I say get rid of his ass. One thing that I've learned is that you can't trust a crack head. they will do anything to get the drug. They have no shame after a while. They will lie, steal, cheat, and hurt anyone who gets in their way with no remorse. I know you probably feel bad for him, but you can't save someone that doesn't want to be saved. Its really hard for people to get off of drugs like crack and I've seen people addicted to the shit for decades. I've seen people lose literally everything over it. They will stoop to the lowest of levels for crack. It aint worth it man. Wash your hands of this situation before you get screwed over. Don't wait until you come home and some of your stuff is missing because he sold it and skipped out on you. Refer him to a rehab or something.


----------



## Niccolo Machiavelli (Aug 7, 2011)

Ace Face said:


> I have a few questions. I'll give you the story first. I've taken in a friend of a friend so I can get him off the street. He told me up front that he's a recovering crack addict. I told him that if he ever brought drugs into this house, that he would no longer be welcome here. Yesterday, I found an aluminum pipe with black resin :S I also found some rocks. *He's trying to tell me that the aluminum pipe was for tobacco.* I saw no tobacco, and I don't think there would be black resin if it were. I could be wrong--please, tell me if I am. As far as the rocks... is there anything I can do to tell if it's actually what I think it is? I want to be as careful as possible in figuring this out. Unfortunately, this is an area in which I'm not very educated. If anyone has had any experience with crack rocks, could you please share your wisdom with me? I'm feeling a little stuck here, and I want to make the right decision.

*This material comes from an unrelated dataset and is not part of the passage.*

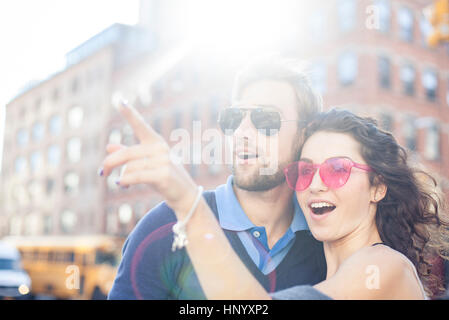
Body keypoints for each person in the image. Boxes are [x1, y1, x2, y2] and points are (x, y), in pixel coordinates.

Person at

That part literally made me laugh out loud! :laughing: Protip: Nobody smokes tobacco out of an aluminum pipe. Hell, hardly anybody left that smokes tobacco out of pipes period. :laughing:

If I were you, I'd get the junkie out of my house *ASAP*! Crackheads aren't known for their honesty, they are known for doing ANYTHING it takes to get their next fix. If that means stealing all of their elderly grandmother's belongings and selling them, they'll do it. If he gets desperate, he will steal all your stuff and sell it to buy more crack. Nothing personal, but the addiction will certainly lead to it. I've seen junkies rob their families blind, prostitute their girlfriends, prostitute themselves, rob gas stations without taking any measure to keep themselves from getting caught, etc. In a nutshell, they are VERY desperate people and you definitely don't one want living in your house. Especially if it is just a "friend of a friend."


----------



## Ace Face (Nov 13, 2011)

@Promethea please close this thread.


----------